FYI.

This story is over 5 years old.

Alkohol

Doyan Minum Bukan Berarti Kamu Kecanduan Alkohol

Ada perbedaan besar antara menyukai alkohol dengan menyukai efek yang muncul setelah minum-minum rada banyak.
Doyan Minum Bukan Berarti Kamu Kecanduan Alkohol
Studio 6/Stocksy

Artikel ini pertama kali tayang di Tonic Saya mulai minum-minum saat saya masuk kuliah. Di Inggris Raya, negara asal saya, orang bisa minum alkohol sejak usia 18 tahun—jadi itulah yang saya lakukan, atau lebih tepatnya, yang semua orang lakukan. Bar di seberang apartemen turut andil membuat teman-teman seasrama menjadi lebih dari teman. Mereka jadi sahabat. Minum-minum mengubah saya dari seorang introvert menjadi pusat perhatian di pesta, memerbaiki cara saya menari, dan seringkali menginspirasi saya untuk tidur-tiduran di lantai dansa klab malam.

Iklan

Saat saya enggak minum-minum, saya begadang, menyelesaikan tugas-tugas kuliah dengan panik, dan menegak banyak sekali pil kafein. Di tahun kedua kuliah, saya merasa kelelahan setiap saat dan pingsan di pub. Pada suatu pagi, saya terbangun dengan nyeri di kepala dan menyadari bahwa saya telah kehilangan mantel dan kunci-kunci dan bahwa ada muntahan kering di bantal saya. Mungkin saya harus kurang-kurangin nih, pikir saya, meski saya tidak bisa membayangkan bagaimana caranya.

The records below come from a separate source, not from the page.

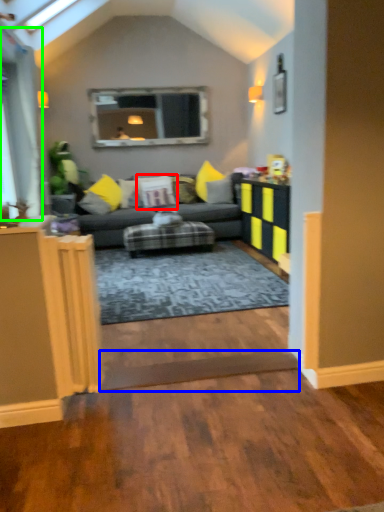
Question: Based on their relative distances, which object is nearer to pillow (highlighted by a red box)? Choose from plank (highlighted by a blue box) and glass door (highlighted by a green box).

Choices:
 (A) plank
 (B) glass door

Answer: (B)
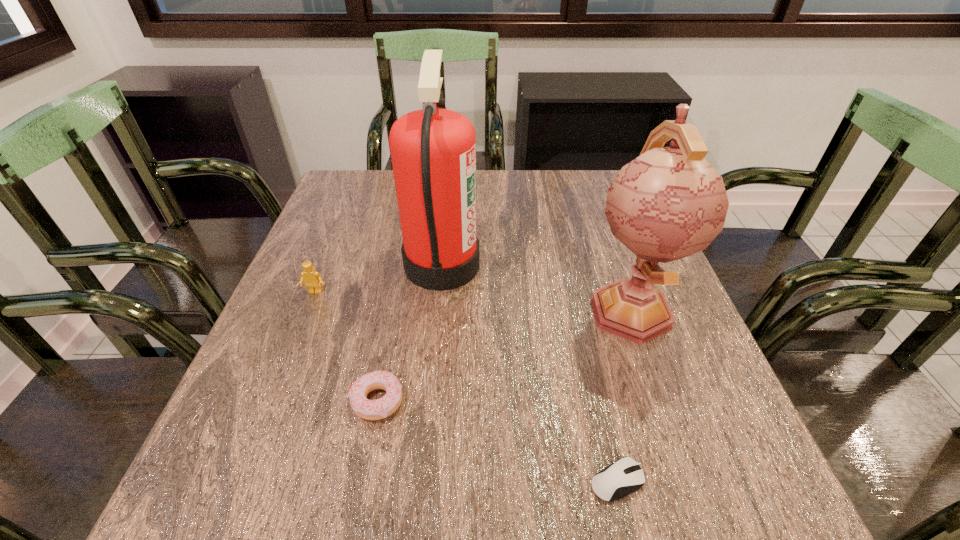
You are a GUI agent. You are given a task and a screenshot of the screen. Output one action in this format:
    pyautogui.click(x=<x>, y=<y>)
    Task: Click on the vacant space that satisfies the following two spatial constraints: 1. on the face of the Lego; 2. on the left side of the shortest object
    The width and height of the screenshot is (960, 540).
    Given the screenshot: What is the action you would take?
    pyautogui.click(x=240, y=481)

Find the location of a particular element. vacant space that satisfies the following two spatial constraints: 1. on the face of the second shortest object; 2. on the right side of the third tallest object is located at coordinates (272, 400).

You are a GUI agent. You are given a task and a screenshot of the screen. Output one action in this format:
    pyautogui.click(x=<x>, y=<y>)
    Task: Click on the vacant region that satisfies the following two spatial constraints: 1. on the face of the Lego; 2. on the right side of the second shortest object
    
    Given the screenshot: What is the action you would take?
    pyautogui.click(x=272, y=400)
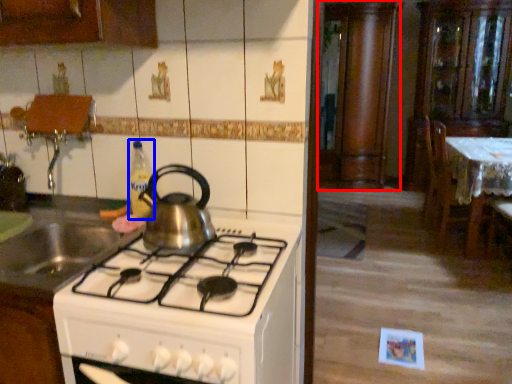
Question: Which object appears closest to the camera in this image, cabinetry (highlighted by a red box) or bottle (highlighted by a blue box)?

Choices:
 (A) cabinetry
 (B) bottle

Answer: (B)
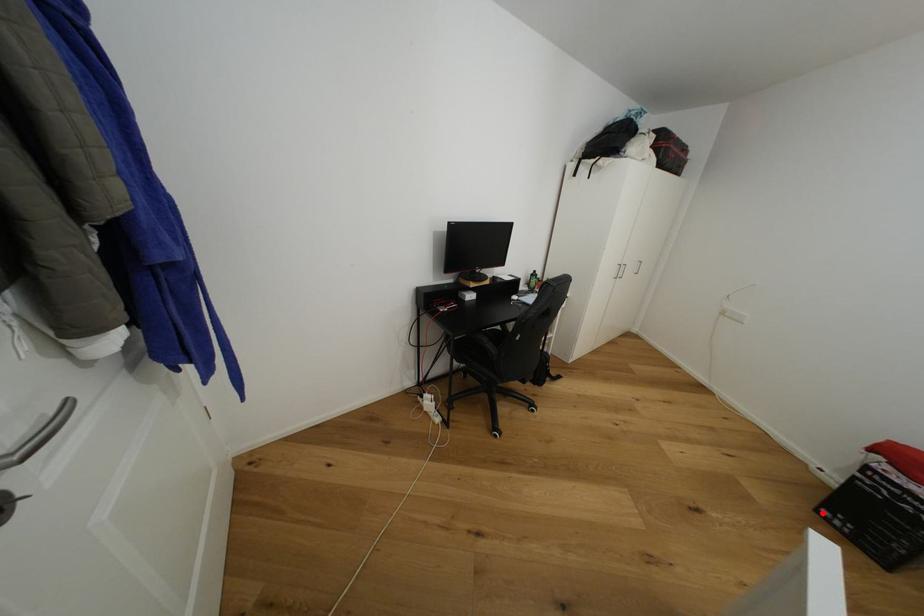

Untungnya bagi keselamatan diri sendiri, takdir mengambil alih: saya semakin sering kelelahan, dan saya harus berhenti kuliah. Dokter mendiagnosis saya dengan ME/CFS, yang dipicu oleh penyakit mono yang menjangkiti saya saat SMA. Beristirahat di rumah bersama keluarga saya, di mana tidak ada yang mau begadang sampai pukul 3 pagi, membuat berhenti minum-minum jadi perkara gampang.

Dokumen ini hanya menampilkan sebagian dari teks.